Fin qui i fatti. Ma quale ripercussioni geopolitiche potrebbe avere un così drastico ridimensionamento della capacità militare marina Italiana? Attualmente la prima forza navale mediterranea è costituita dalla Marine Nationale francese, al secondo immancabilmente gli USA, quindi l’Italia; seguono la Türk Deniz Kuvvetleri (Turchia), la Polemikò Naftikò (Grecia), e la Armada Española, staccata con un potenziale nettamente minore la Al-Bahriyya al-Misriyya (Egitto).

È ragionevole ritenere che nei prossimi dieci anni anche le marinerie di Grecia e Spagna andranno incontro ad un sensibile ridimensionamento. Per contro, gli accordi tra Cipro e Russia doteranno (con tempistiche anche imminenti) la Voenno-Morskoj flot Rossijskoj Federacii  di quella base mediterranea bramata da 200 anni, il che richiederà in ottica NATO ulteriori apporti germano-anglo-americani onde mantenere equilibri che sono comunque irrimediabilmente destinati ad essere ridisegnati.

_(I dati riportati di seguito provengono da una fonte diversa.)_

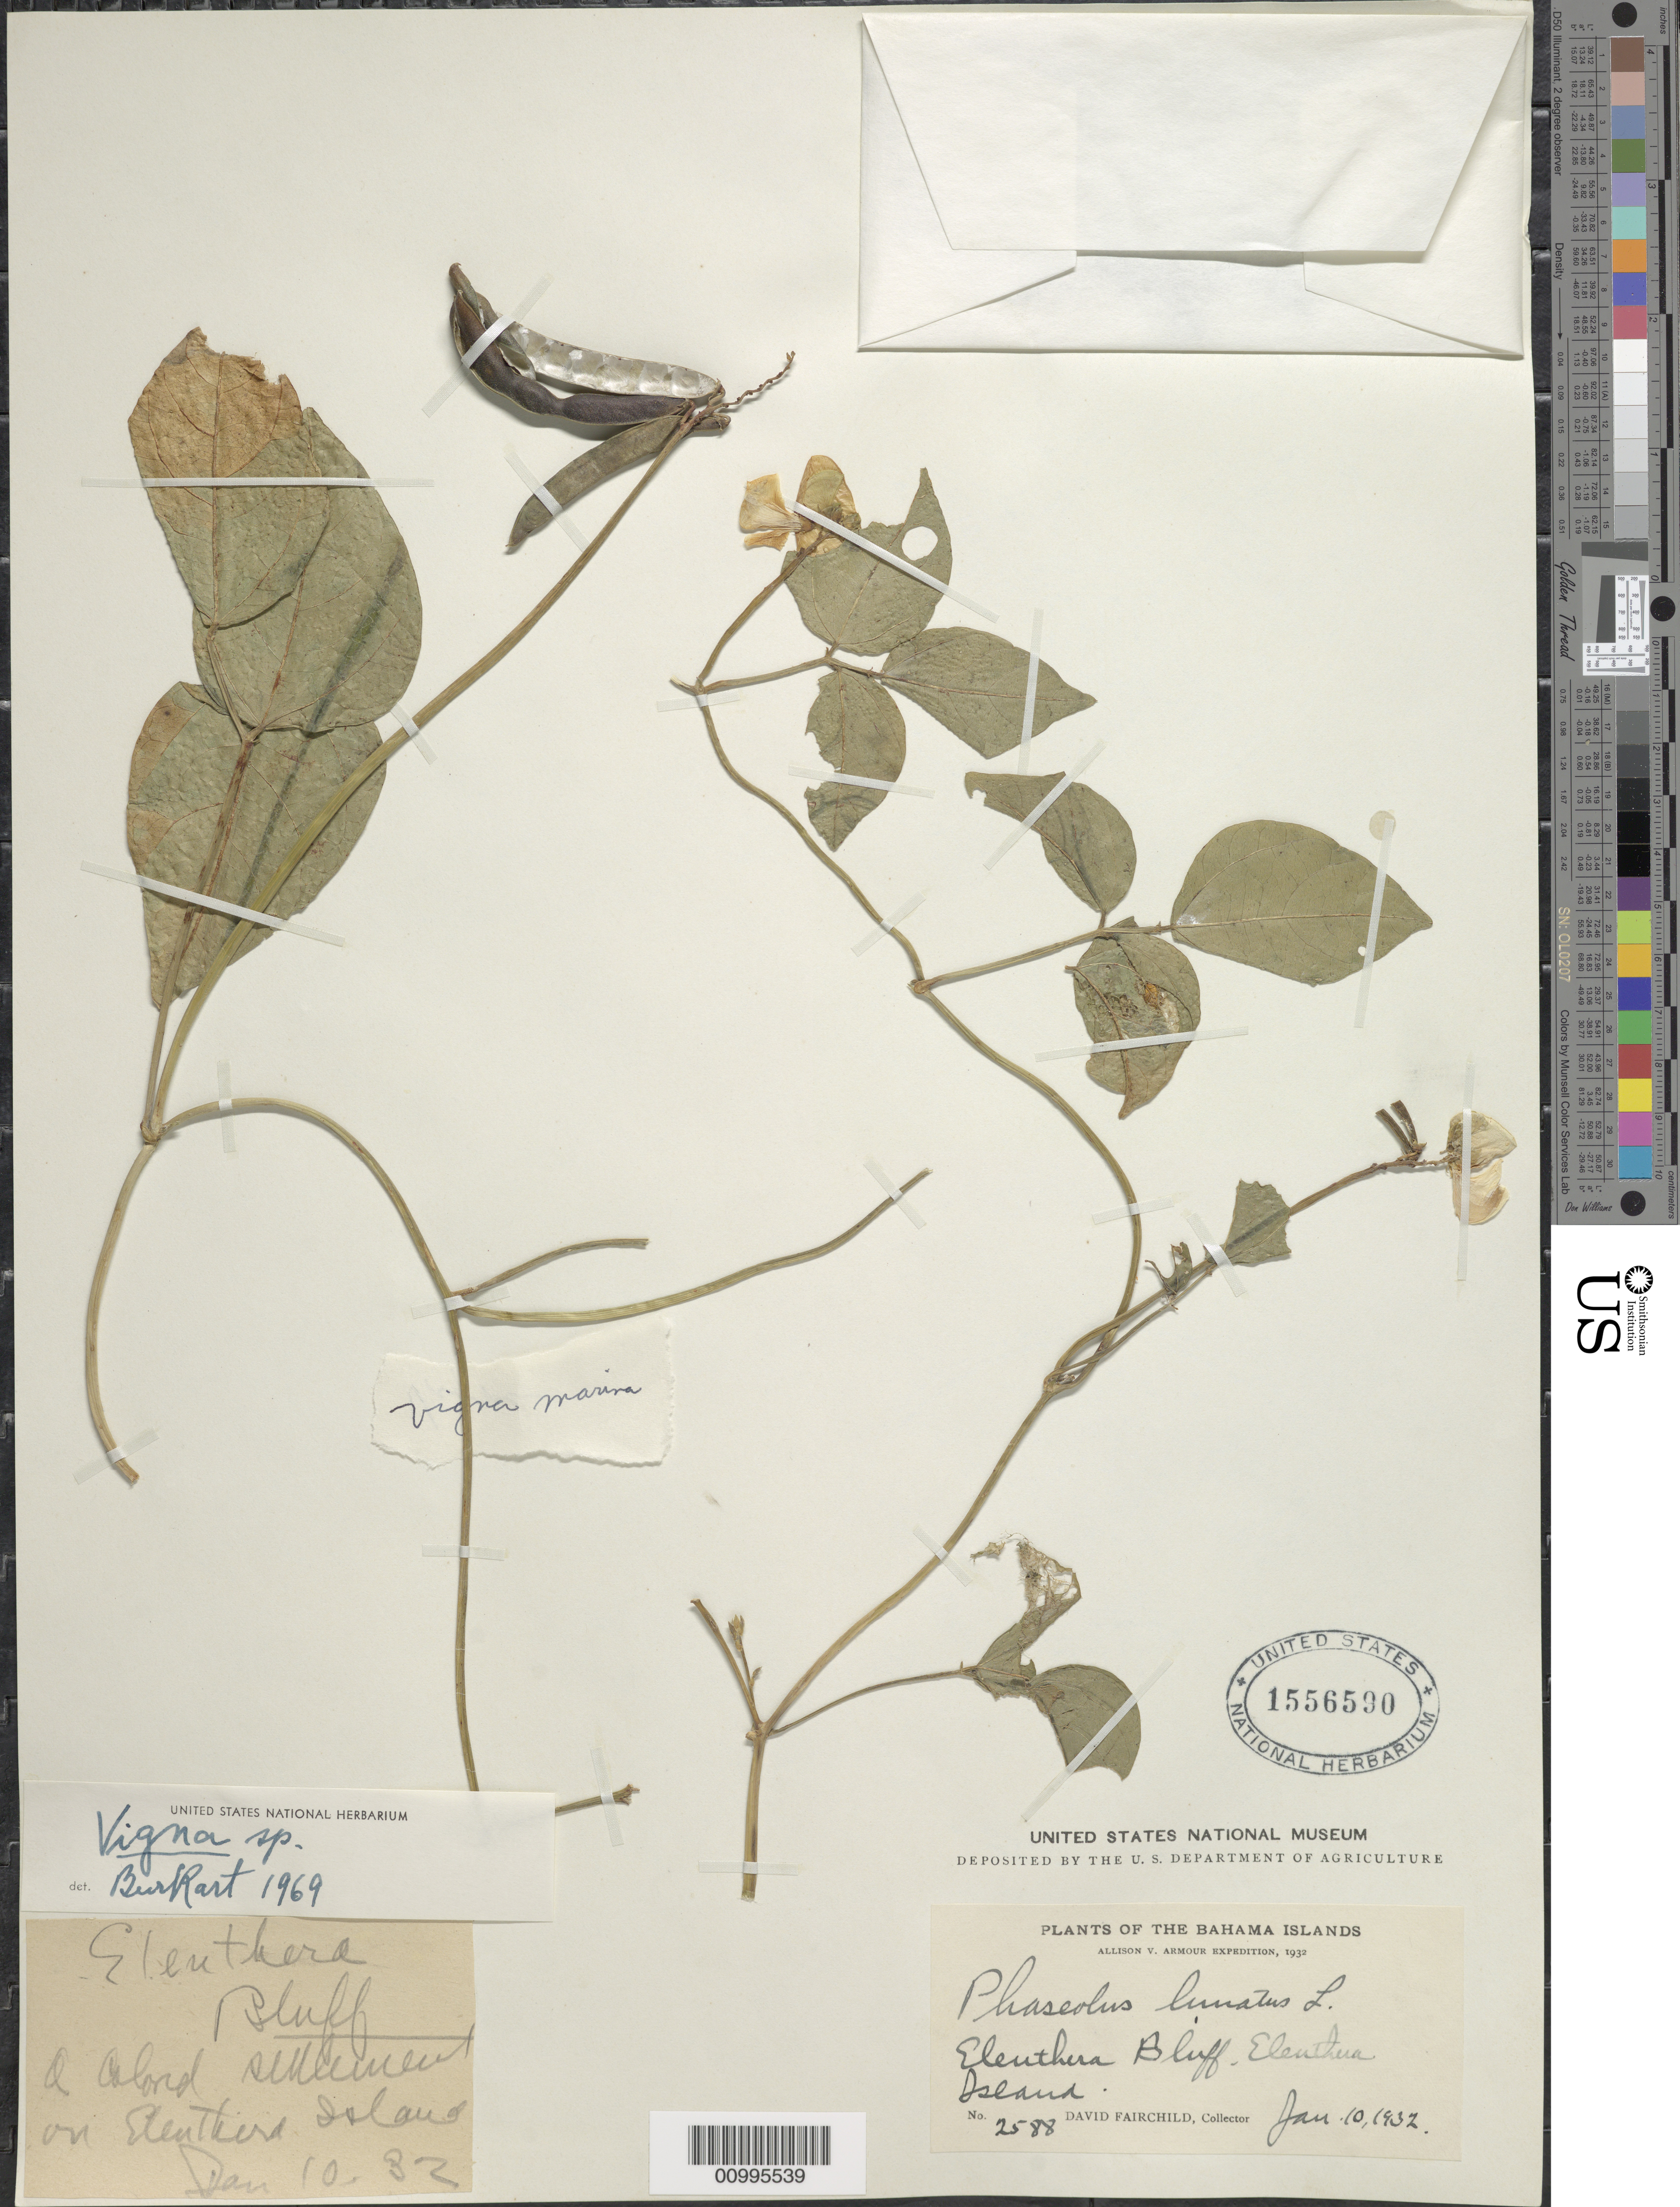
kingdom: Plantae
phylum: Tracheophyta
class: Magnoliopsida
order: Fabales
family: Fabaceae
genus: Vigna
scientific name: Vigna luteola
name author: (Jacq.) Benth.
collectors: D. Fairchild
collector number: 2588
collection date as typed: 10 Jan 1932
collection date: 1932-01-10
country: Bahamas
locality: Eleuthera Bluff, Eleuthera Island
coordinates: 0 N, 0 E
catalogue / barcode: US 1556590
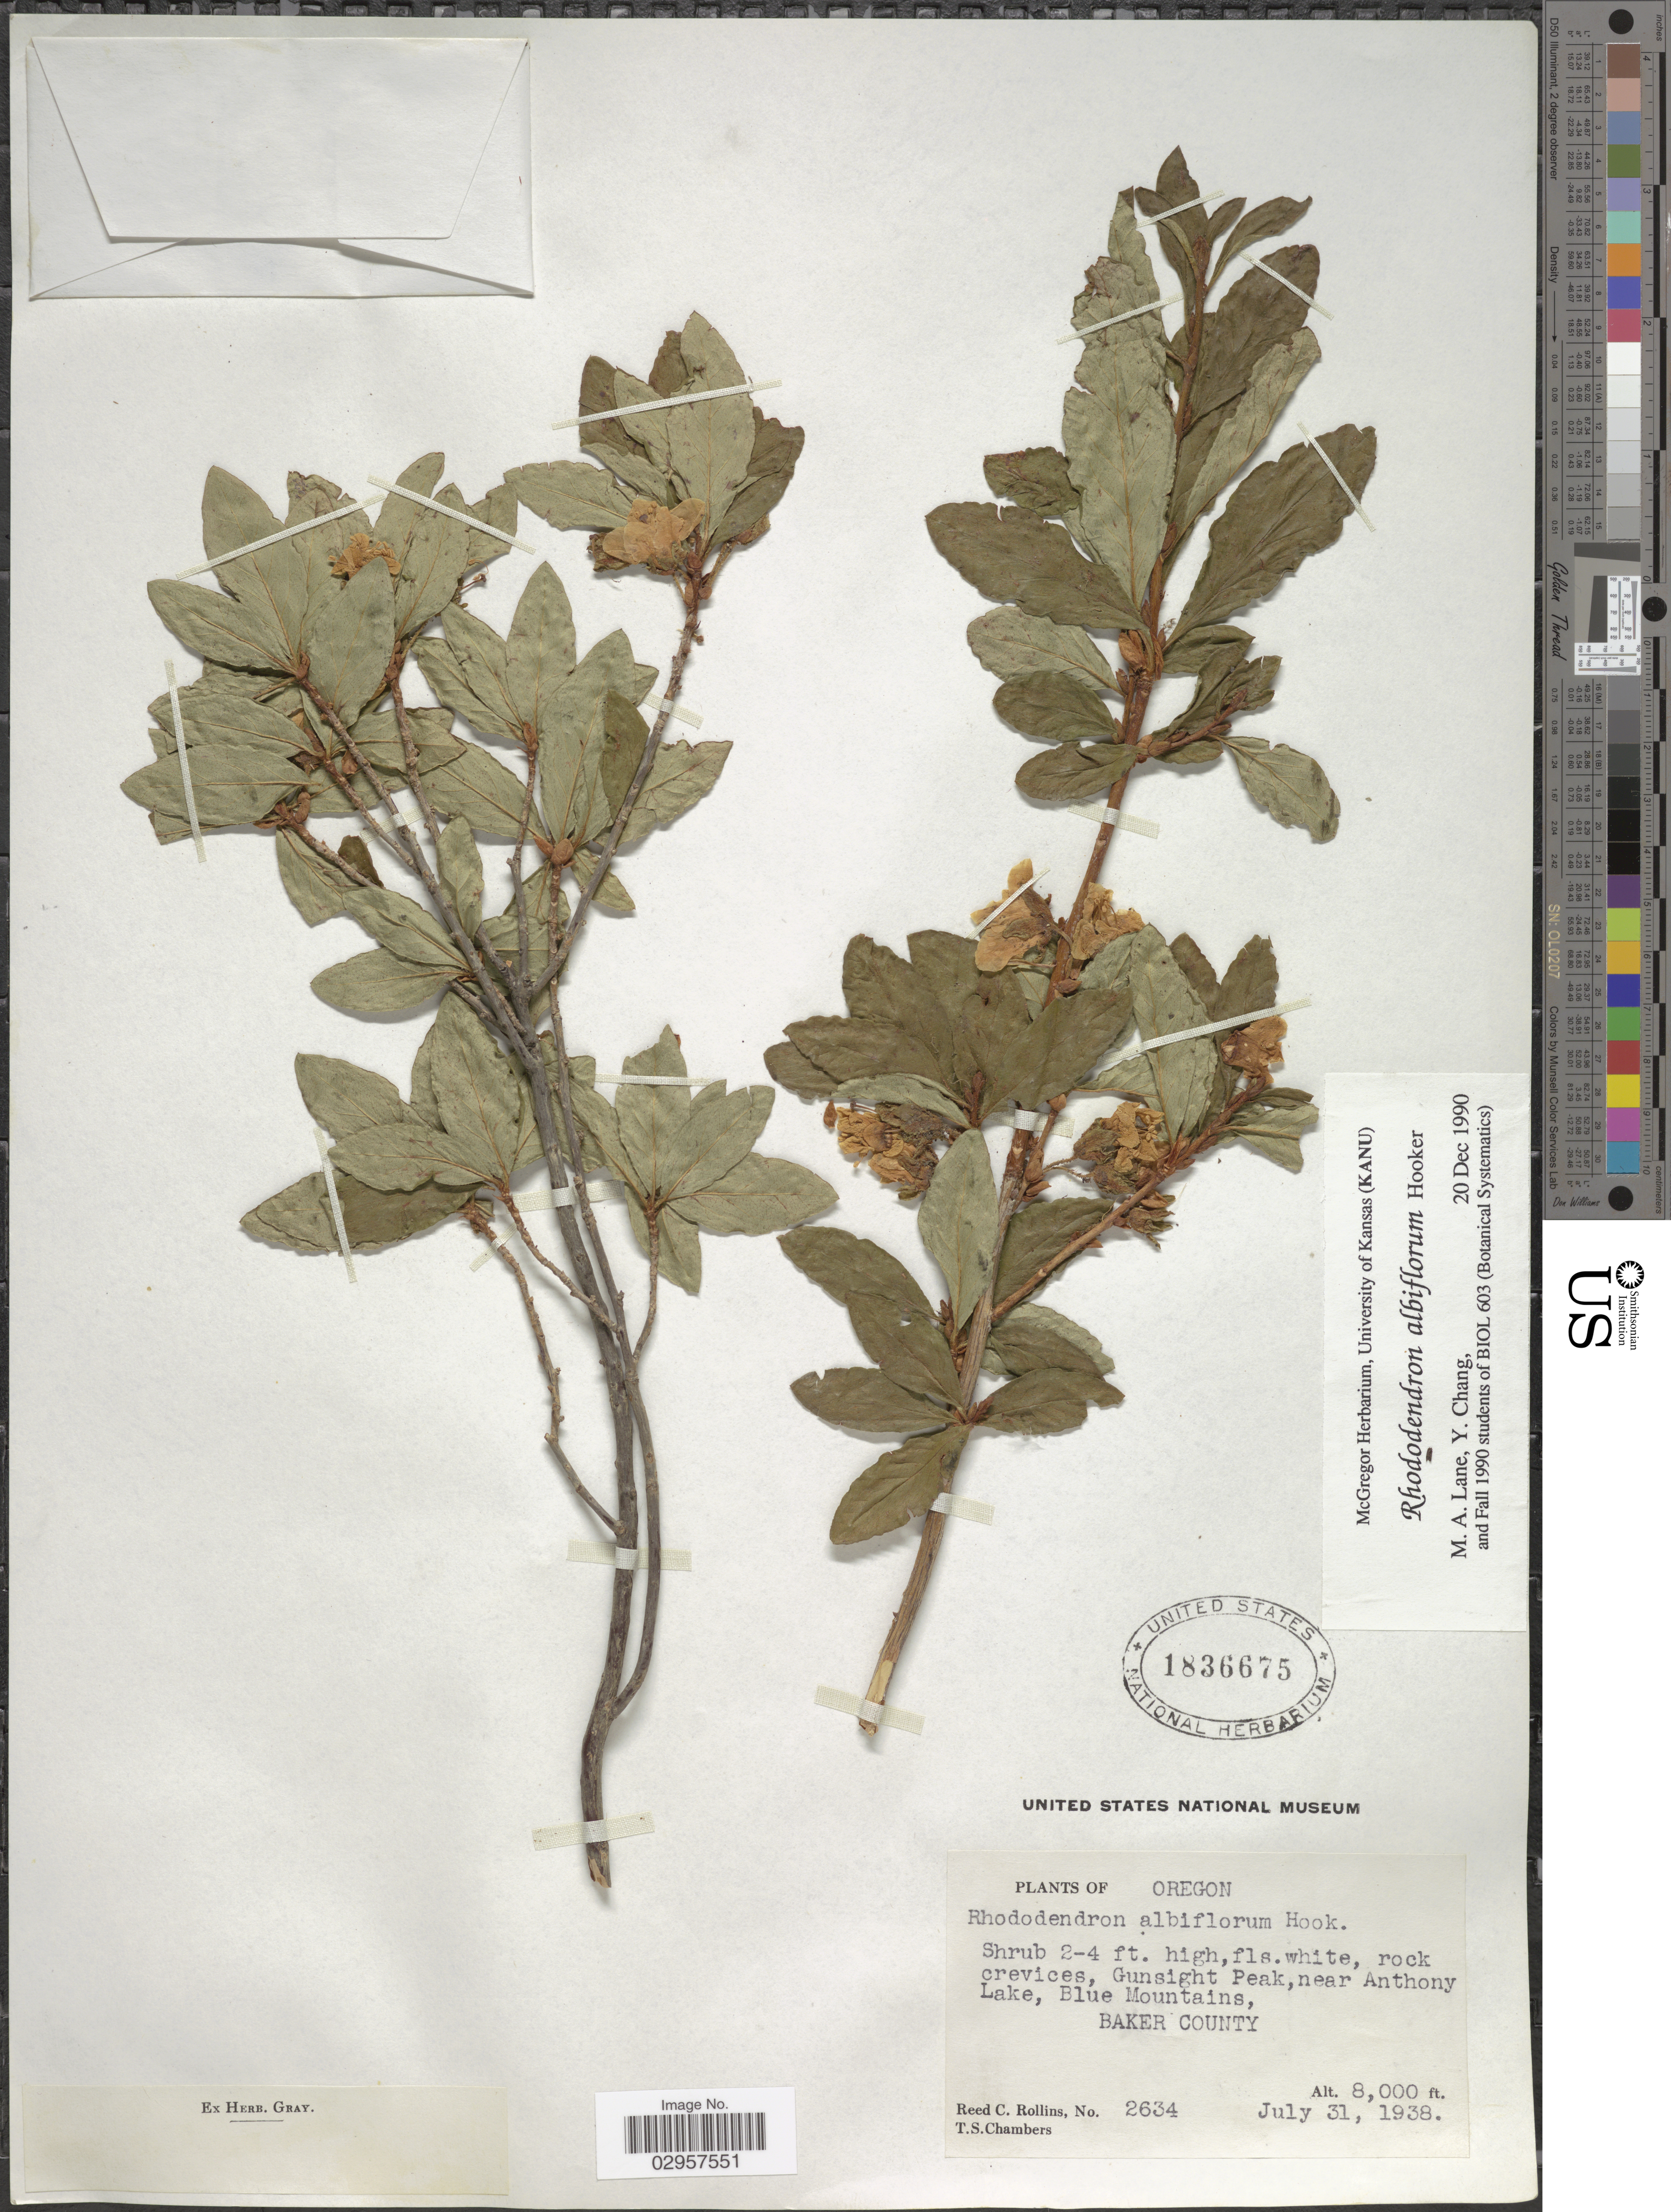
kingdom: Plantae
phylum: Tracheophyta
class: Magnoliopsida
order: Ericales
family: Ericaceae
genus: Rhododendron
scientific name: Rhododendron albiflorum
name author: Hook.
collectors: R. C. Rollins & T. Chambers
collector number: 2634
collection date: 1938-07-31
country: United States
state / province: Oregon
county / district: Baker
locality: Gunsight Peak, near Anthony Lake, Blue Mountains, Baker County.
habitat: rock crevices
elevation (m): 2438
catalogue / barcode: US 1836675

Intanto il Mediterraneo resta una zona nel complesso tutt’altro che stabile: se da un lato il completamento dei nuovi TAP (Trans-Adriatic Pipeline), TAL (Transalpine Pipeline), Nabucco e/o South Stream, ridurrà la dipendenza energetica dalla zona Suez; dall’altro renderà ancor più critico il Mediterraneo come area di importanza strategica.

In tutto ciò i paesi arabi presentano una stabilità politica di cristallo che a meno di nuove e clamorose “primavere” sembra orientata su derive decisamente islamiste, mentre il lato mediorientale rimane la storica polveriera, con l’aggiunta della Turchia che, svestiti i panni (da lavare in famiglia a piazza Taksim)  della panacea dei mali europei si è affrettata ad entrare nella Shanghai Cooperation Organisation.

In conclusione sembra che sul filo di quei 10 miliardi per l’acquisto degli F35, balli ben altro che la mera distinzione guerrafondai si, guerrafondai no. L’Aeronautica non piange la stessa miseria della Marina, ragion per cui pare necessaria una riflessione sui capitolati di spesa del Ministero della Difesa (eventualmente anche di concerto con gli alleati). La spesa per i JSF, che attualmente appare un vezzo difficilmente giustificabile (la Lockeed Martin ci perdonerà?), potrebbe invece essere spalmata in dieci anni, con una boccata d’ossigeno per l’economia che seppur (come osservato da qualcuno) non nei numeri enunciati dall’Ammiraglio de Giorgi, sarebbe comunque tutta italiana.